While the majority of you now are clueless about what it is you want to do with your life, by the end of the sophomore year you will have chosen a major, in most cases as a preparation for a career. This will bring a dimension of reality into your studies you have never experienced before. Unless you are a completely unfeeling and irredeemable dolt, preparing for a career anticipates taking pride in your performance in that career. I have never met anyone who studies to be incompetent in a career. As I tell my student teachers as they are about to go out into the field to do their student teaching, I don't have to worry about how much time you will spend in preparing for your classes. The prospect of making an ass of yourself in front of twenty-four hostile adolescents is not pleasant to contemplate. You will want to be the very best you can be. You will listen to your teachers with an ever-increasing urgency, very likely adopting one as a mentor. You may even feel disappointed when one of them calls in sick, instead of offering up prayers for a prognosis of long and hideous debilitation.

Your mind will grow rapidly. The catalog of information in your brain will quadruple. Your skills will reach genuine expertise in many areas. You will learn to read, to really read. You will learn to write good papers, long, logically connected, fluent papers you can be proud of. You will learn to make informational technology work for you. But, most important, we will educate your imaginations. Your intellectual imagination. You will be compulsive about looking for alternative explanations for what others take as obvious. You will learn that all science and much of technology is bright people following their informed hunches.
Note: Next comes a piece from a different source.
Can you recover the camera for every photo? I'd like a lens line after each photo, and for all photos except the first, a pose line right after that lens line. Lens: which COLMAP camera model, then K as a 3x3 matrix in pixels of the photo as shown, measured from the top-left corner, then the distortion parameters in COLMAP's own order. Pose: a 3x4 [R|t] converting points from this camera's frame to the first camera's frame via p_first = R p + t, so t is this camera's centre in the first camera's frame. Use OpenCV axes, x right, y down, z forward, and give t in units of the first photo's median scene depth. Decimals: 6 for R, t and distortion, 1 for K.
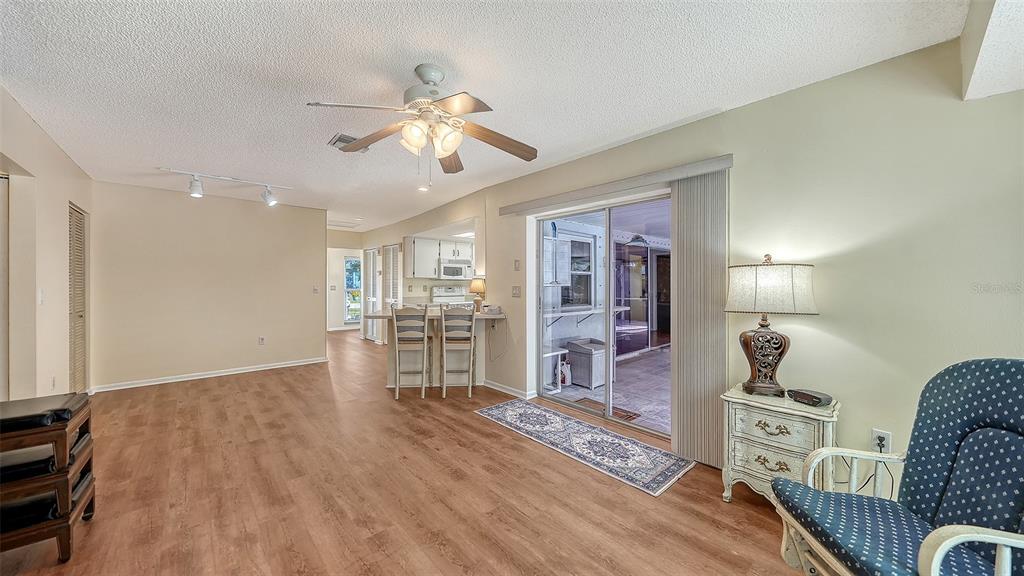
lens RADIAL K [[350.9, 0, 506.7], [0, 350.9, 286.5], [0, 0, 1]] dist [-0.000222, -0.000018]
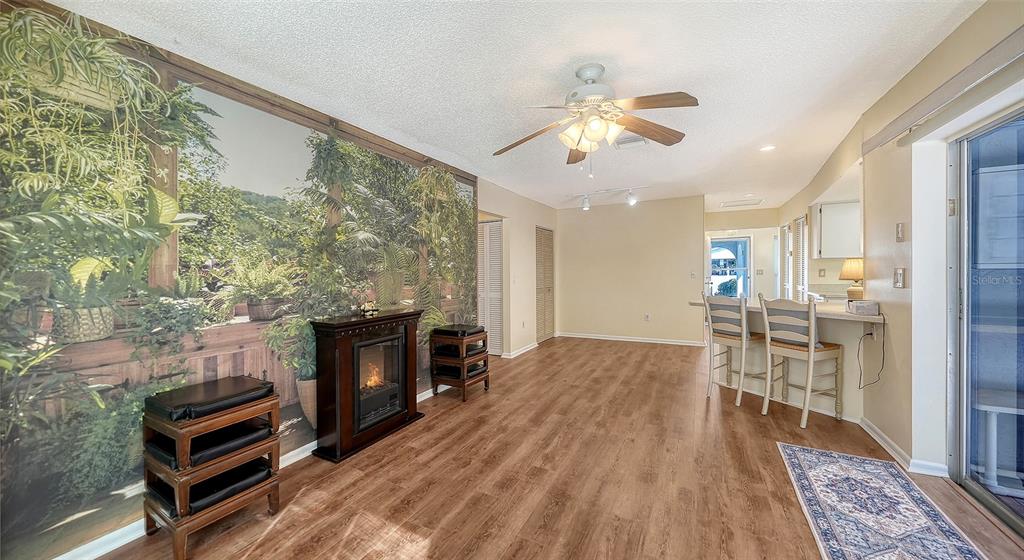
lens RADIAL K [[355.7, 0, 512.0], [0, 355.7, 280.0], [0, 0, 1]] dist [0.000122, -0.000048]
pose [[0.354366, 0.014709, -0.934991, 0.408375], [0.011288, 0.999736, 0.020005, -0.002873], [0.935038, -0.017643, 0.354107, 0.234871]]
To succeed in business is to have the intellectual imagination to anticipate human need and to satisfy it. The imagination to find a better way of doing something. The imagination to see connections where no one has seen them before. What is a gifted reader-critic but someone who sees connections you wished you had seen? The historian who finds patterns, shifts, and trends and the sociologist who sees significance in the most mundane social habits are both exercising their intellectual imaginations. If you become a teacher, in the great Bridgewater tradition, you will be able to imagine creative, engaging activities connected to explicit, clearly articulated goals.

We will educate your linguistic imagination. You will no longer trust like Humpty Dumpy that when I use a word it means exactly what I want it to mean. You will be able to get outside of your language and look in, to see how much of your thinking is affected by the language you do your thinking in. You will have the empathy to imagine how words affect others, that words can hurt. Words can separate and divide, and words can quite literally kill. The very word cancer keeps thousands of men and women from seeking medical advice and treatment in the presence of unmistakable symptoms. Every year fear of words like faggot and dyke drive hundreds of your contemporaries in this state alone to take their lives.

Finally, we will educate your moral imagination. If we do not increase your capacity for empathy, then we have failed. You will have the imagination to look for and see that goodness and virtue take many forms and that evil often comes dressed in a business suit. You will have the imagination to see that honor and profits can be harmonized in the business world, that dreams must be connected to action, and that our every action has implications and repercussions for others.

I wish you great success at Bridgewater. You look like a fine class. I thank you for being such a wonderful audience. Buckle your seatbelts; you're in for a great ride.

Dr. Clifford Wood is Professor of English.